» **Information provided**:
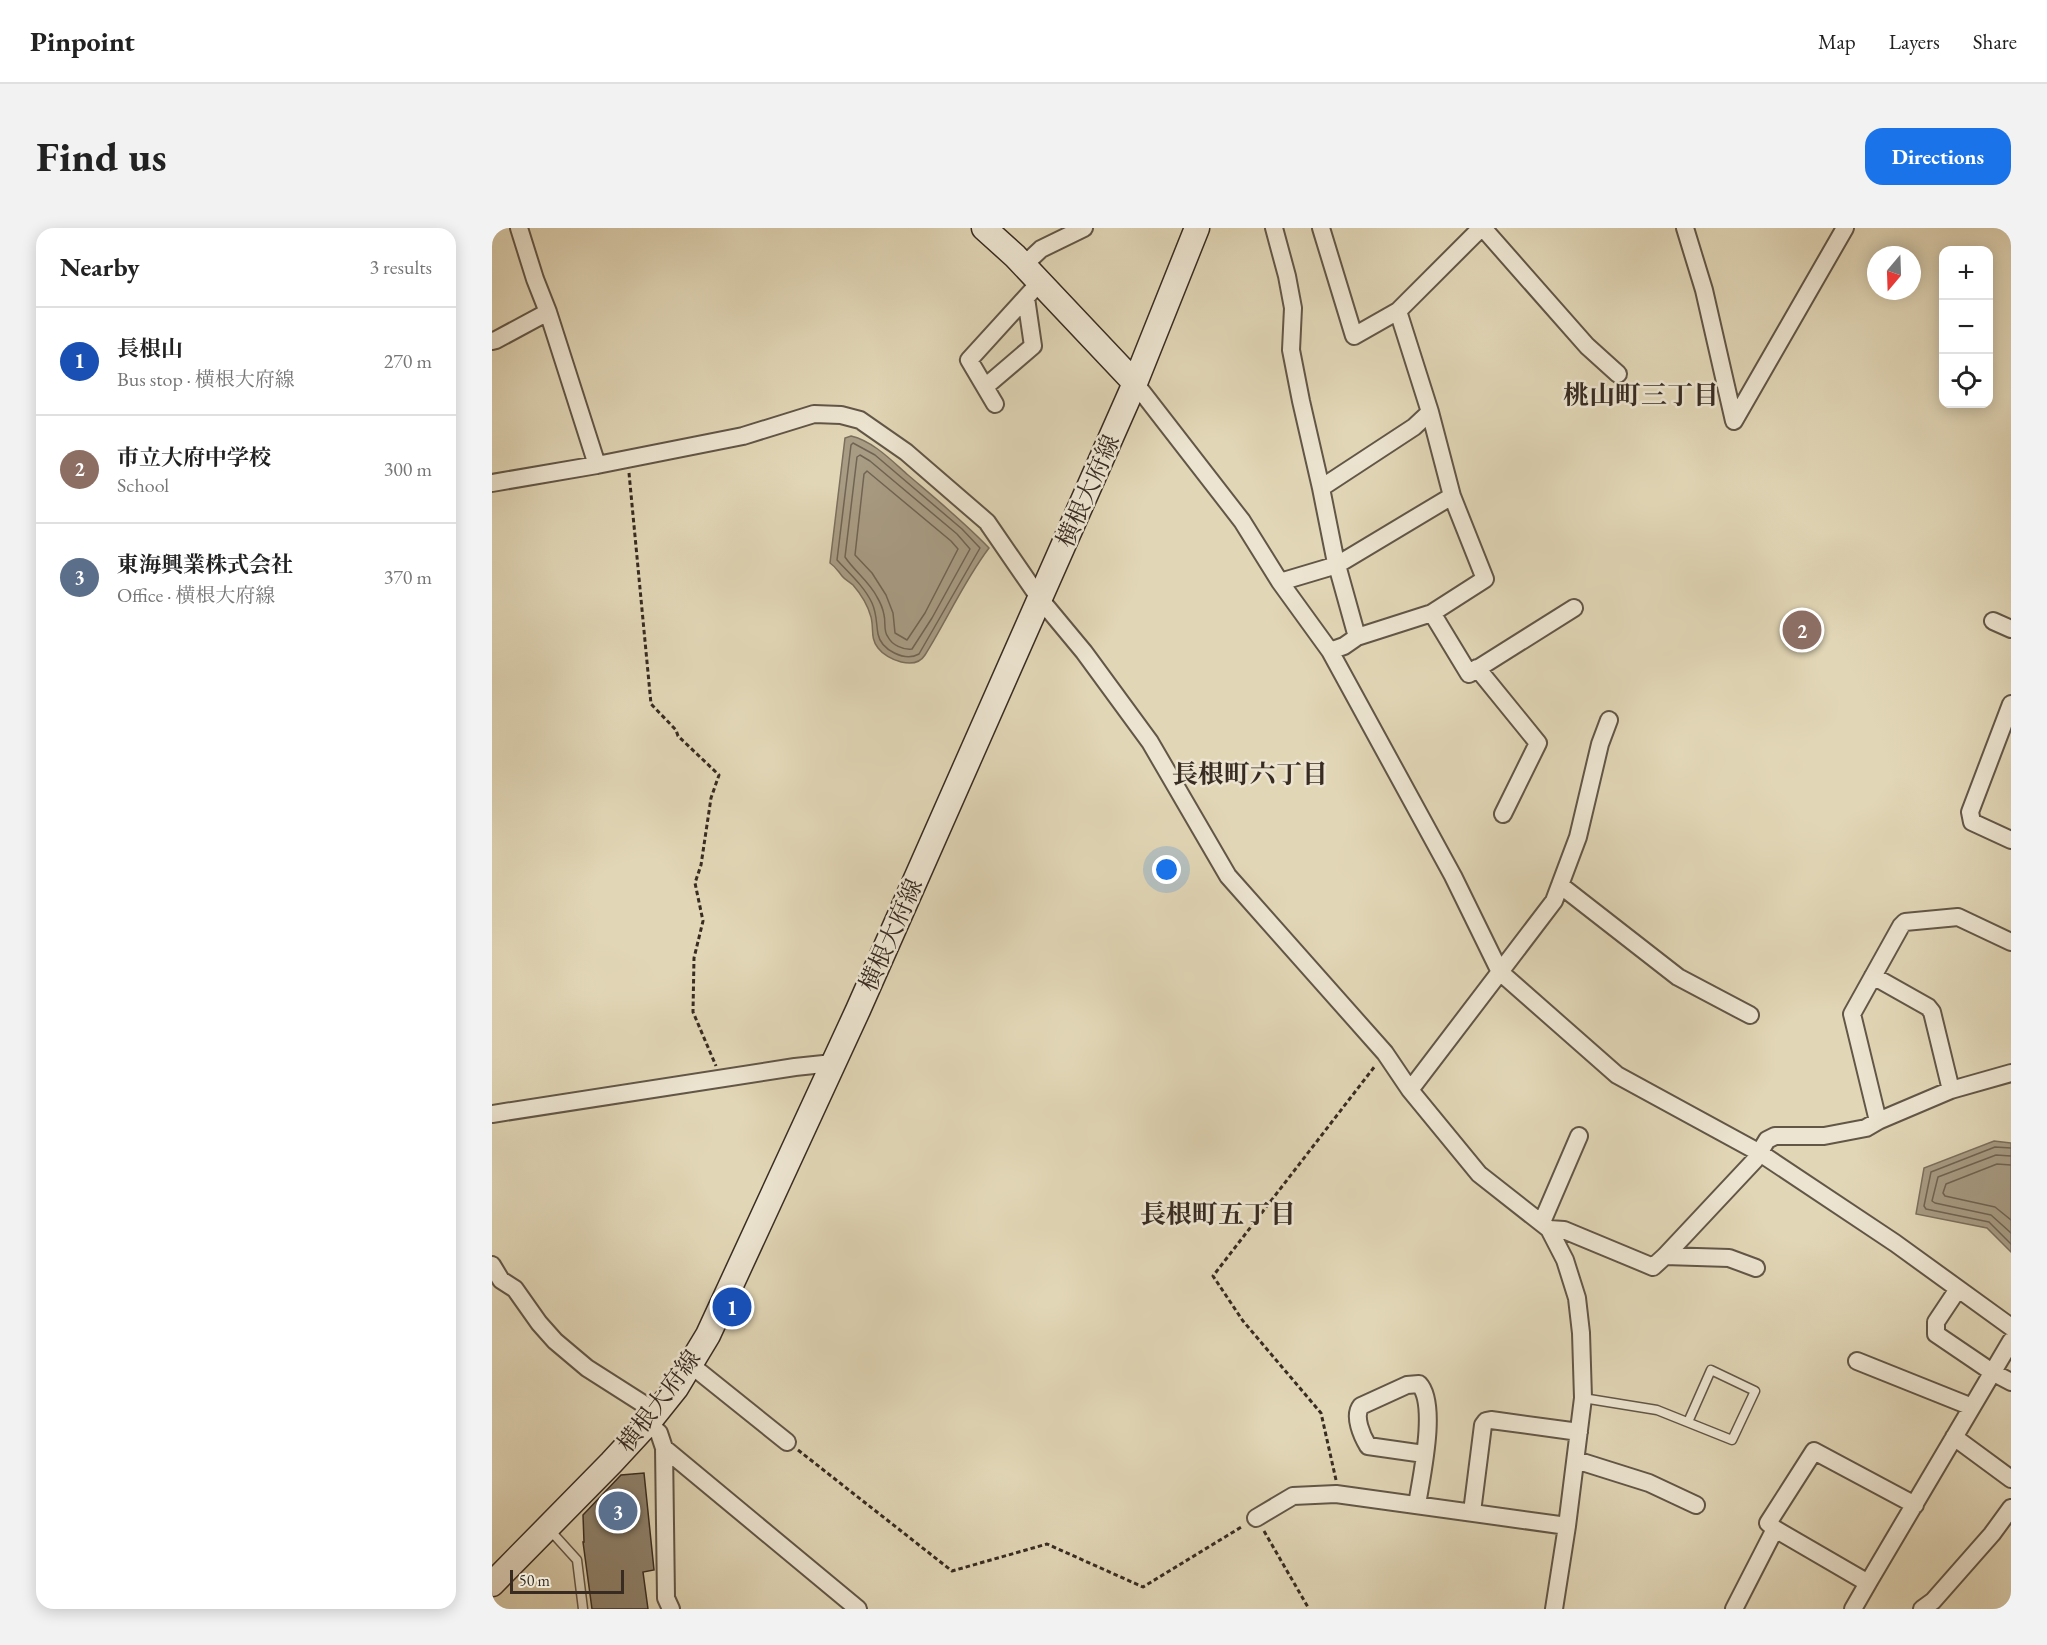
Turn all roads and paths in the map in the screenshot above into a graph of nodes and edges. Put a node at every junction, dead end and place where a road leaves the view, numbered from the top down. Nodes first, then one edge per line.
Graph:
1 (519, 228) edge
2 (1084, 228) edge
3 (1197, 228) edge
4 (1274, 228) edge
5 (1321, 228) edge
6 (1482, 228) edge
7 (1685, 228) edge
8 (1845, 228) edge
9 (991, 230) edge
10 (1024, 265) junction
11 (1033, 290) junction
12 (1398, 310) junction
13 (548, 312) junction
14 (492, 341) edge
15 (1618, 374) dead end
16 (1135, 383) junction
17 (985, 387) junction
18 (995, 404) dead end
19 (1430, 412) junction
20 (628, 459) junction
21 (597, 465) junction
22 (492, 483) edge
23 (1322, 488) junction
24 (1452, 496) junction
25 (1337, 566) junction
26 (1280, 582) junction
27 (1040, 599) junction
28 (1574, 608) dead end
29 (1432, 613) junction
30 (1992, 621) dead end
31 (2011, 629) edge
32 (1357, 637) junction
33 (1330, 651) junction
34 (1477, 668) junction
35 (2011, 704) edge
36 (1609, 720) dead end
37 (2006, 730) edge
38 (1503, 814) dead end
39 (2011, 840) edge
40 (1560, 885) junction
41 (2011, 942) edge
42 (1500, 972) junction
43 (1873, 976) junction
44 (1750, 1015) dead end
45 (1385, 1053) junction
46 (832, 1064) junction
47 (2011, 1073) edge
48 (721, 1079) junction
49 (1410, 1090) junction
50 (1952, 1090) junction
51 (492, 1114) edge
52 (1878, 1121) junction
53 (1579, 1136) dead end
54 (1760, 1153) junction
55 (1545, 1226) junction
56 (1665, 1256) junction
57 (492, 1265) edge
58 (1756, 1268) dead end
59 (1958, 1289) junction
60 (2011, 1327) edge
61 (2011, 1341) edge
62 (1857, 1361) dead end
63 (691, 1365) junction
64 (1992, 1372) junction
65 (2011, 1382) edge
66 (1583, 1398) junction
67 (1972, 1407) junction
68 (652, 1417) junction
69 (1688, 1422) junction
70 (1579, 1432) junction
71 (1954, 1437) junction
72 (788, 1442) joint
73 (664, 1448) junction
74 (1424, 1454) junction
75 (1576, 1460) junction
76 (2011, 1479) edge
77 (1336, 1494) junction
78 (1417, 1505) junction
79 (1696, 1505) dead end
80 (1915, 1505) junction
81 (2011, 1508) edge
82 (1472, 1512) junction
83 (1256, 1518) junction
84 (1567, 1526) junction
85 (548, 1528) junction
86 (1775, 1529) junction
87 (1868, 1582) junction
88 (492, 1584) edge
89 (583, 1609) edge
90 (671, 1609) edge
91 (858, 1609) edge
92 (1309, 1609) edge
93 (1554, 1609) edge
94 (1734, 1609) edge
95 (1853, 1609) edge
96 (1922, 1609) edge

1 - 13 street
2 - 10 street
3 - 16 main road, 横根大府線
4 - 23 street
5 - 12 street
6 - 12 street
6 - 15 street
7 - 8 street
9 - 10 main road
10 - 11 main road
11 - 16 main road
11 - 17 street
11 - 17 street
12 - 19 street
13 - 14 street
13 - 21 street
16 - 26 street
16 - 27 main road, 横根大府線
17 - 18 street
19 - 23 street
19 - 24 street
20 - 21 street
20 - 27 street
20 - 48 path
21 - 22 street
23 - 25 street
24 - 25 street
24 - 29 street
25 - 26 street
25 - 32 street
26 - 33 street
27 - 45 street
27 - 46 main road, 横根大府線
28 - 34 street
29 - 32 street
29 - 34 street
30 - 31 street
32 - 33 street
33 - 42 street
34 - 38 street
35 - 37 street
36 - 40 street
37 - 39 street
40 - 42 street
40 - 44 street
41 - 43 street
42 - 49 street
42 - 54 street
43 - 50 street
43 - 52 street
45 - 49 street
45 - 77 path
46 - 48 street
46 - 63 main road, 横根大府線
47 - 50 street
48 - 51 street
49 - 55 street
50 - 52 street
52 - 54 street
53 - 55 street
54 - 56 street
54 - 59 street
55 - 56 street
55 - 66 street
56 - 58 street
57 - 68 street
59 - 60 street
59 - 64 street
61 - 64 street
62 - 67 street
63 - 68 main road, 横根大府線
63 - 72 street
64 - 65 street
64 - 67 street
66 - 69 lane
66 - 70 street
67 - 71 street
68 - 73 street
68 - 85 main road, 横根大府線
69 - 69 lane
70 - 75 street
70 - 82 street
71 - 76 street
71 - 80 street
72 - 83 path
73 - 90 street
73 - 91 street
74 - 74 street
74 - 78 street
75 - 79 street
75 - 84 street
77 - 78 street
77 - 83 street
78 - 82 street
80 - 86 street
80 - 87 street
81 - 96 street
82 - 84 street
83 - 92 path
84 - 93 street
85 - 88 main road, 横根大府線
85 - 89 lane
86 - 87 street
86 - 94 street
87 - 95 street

» **Goal of the exercise**:
Retype the entries exactly, skipping every picture.

» **Task answer**:
Turn all roads and paths in the map in the screenshot above into a graph of nodes and edges. Put a node at every junction, dead end and place where a road leaves the view, numbered from the top down. Nodes first, then one edge per line.
Graph:
1 (519, 228) edge
2 (1084, 228) edge
3 (1197, 228) edge
4 (1274, 228) edge
5 (1321, 228) edge
6 (1482, 228) edge
7 (1685, 228) edge
8 (1845, 228) edge
9 (991, 230) edge
10 (1024, 265) junction
11 (1033, 290) junction
12 (1398, 310) junction
13 (548, 312) junction
14 (492, 341) edge
15 (1618, 374) dead end
16 (1135, 383) junction
17 (985, 387) junction
18 (995, 404) dead end
19 (1430, 412) junction
20 (628, 459) junction
21 (597, 465) junction
22 (492, 483) edge
23 (1322, 488) junction
24 (1452, 496) junction
25 (1337, 566) junction
26 (1280, 582) junction
27 (1040, 599) junction
28 (1574, 608) dead end
29 (1432, 613) junction
30 (1992, 621) dead end
31 (2011, 629) edge
32 (1357, 637) junction
33 (1330, 651) junction
34 (1477, 668) junction
35 (2011, 704) edge
36 (1609, 720) dead end
37 (2006, 730) edge
38 (1503, 814) dead end
39 (2011, 840) edge
40 (1560, 885) junction
41 (2011, 942) edge
42 (1500, 972) junction
43 (1873, 976) junction
44 (1750, 1015) dead end
45 (1385, 1053) junction
46 (832, 1064) junction
47 (2011, 1073) edge
48 (721, 1079) junction
49 (1410, 1090) junction
50 (1952, 1090) junction
51 (492, 1114) edge
52 (1878, 1121) junction
53 (1579, 1136) dead end
54 (1760, 1153) junction
55 (1545, 1226) junction
56 (1665, 1256) junction
57 (492, 1265) edge
58 (1756, 1268) dead end
59 (1958, 1289) junction
60 (2011, 1327) edge
61 (2011, 1341) edge
62 (1857, 1361) dead end
63 (691, 1365) junction
64 (1992, 1372) junction
65 (2011, 1382) edge
66 (1583, 1398) junction
67 (1972, 1407) junction
68 (652, 1417) junction
69 (1688, 1422) junction
70 (1579, 1432) junction
71 (1954, 1437) junction
72 (788, 1442) joint
73 (664, 1448) junction
74 (1424, 1454) junction
75 (1576, 1460) junction
76 (2011, 1479) edge
77 (1336, 1494) junction
78 (1417, 1505) junction
79 (1696, 1505) dead end
80 (1915, 1505) junction
81 (2011, 1508) edge
82 (1472, 1512) junction
83 (1256, 1518) junction
84 (1567, 1526) junction
85 (548, 1528) junction
86 (1775, 1529) junction
87 (1868, 1582) junction
88 (492, 1584) edge
89 (583, 1609) edge
90 (671, 1609) edge
91 (858, 1609) edge
92 (1309, 1609) edge
93 (1554, 1609) edge
94 (1734, 1609) edge
95 (1853, 1609) edge
96 (1922, 1609) edge

1 - 13 street
2 - 10 street
3 - 16 main road, 横根大府線
4 - 23 street
5 - 12 street
6 - 12 street
6 - 15 street
7 - 8 street
9 - 10 main road
10 - 11 main road
11 - 16 main road
11 - 17 street
11 - 17 street
12 - 19 street
13 - 14 street
13 - 21 street
16 - 26 street
16 - 27 main road, 横根大府線
17 - 18 street
19 - 23 street
19 - 24 street
20 - 21 street
20 - 27 street
20 - 48 path
21 - 22 street
23 - 25 street
24 - 25 street
24 - 29 street
25 - 26 street
25 - 32 street
26 - 33 street
27 - 45 street
27 - 46 main road, 横根大府線
28 - 34 street
29 - 32 street
29 - 34 street
30 - 31 street
32 - 33 street
33 - 42 street
34 - 38 street
35 - 37 street
36 - 40 street
37 - 39 street
40 - 42 street
40 - 44 street
41 - 43 street
42 - 49 street
42 - 54 street
43 - 50 street
43 - 52 street
45 - 49 street
45 - 77 path
46 - 48 street
46 - 63 main road, 横根大府線
47 - 50 street
48 - 51 street
49 - 55 street
50 - 52 street
52 - 54 street
53 - 55 street
54 - 56 street
54 - 59 street
55 - 56 street
55 - 66 street
56 - 58 street
57 - 68 street
59 - 60 street
59 - 64 street
61 - 64 street
62 - 67 street
63 - 68 main road, 横根大府線
63 - 72 street
64 - 65 street
64 - 67 street
66 - 69 lane
66 - 70 street
67 - 71 street
68 - 73 street
68 - 85 main road, 横根大府線
69 - 69 lane
70 - 75 street
70 - 82 street
71 - 76 street
71 - 80 street
72 - 83 path
73 - 90 street
73 - 91 street
74 - 74 street
74 - 78 street
75 - 79 street
75 - 84 street
77 - 78 street
77 - 83 street
78 - 82 street
80 - 86 street
80 - 87 street
81 - 96 street
82 - 84 street
83 - 92 path
84 - 93 street
85 - 88 main road, 横根大府線
85 - 89 lane
86 - 87 street
86 - 94 street
87 - 95 street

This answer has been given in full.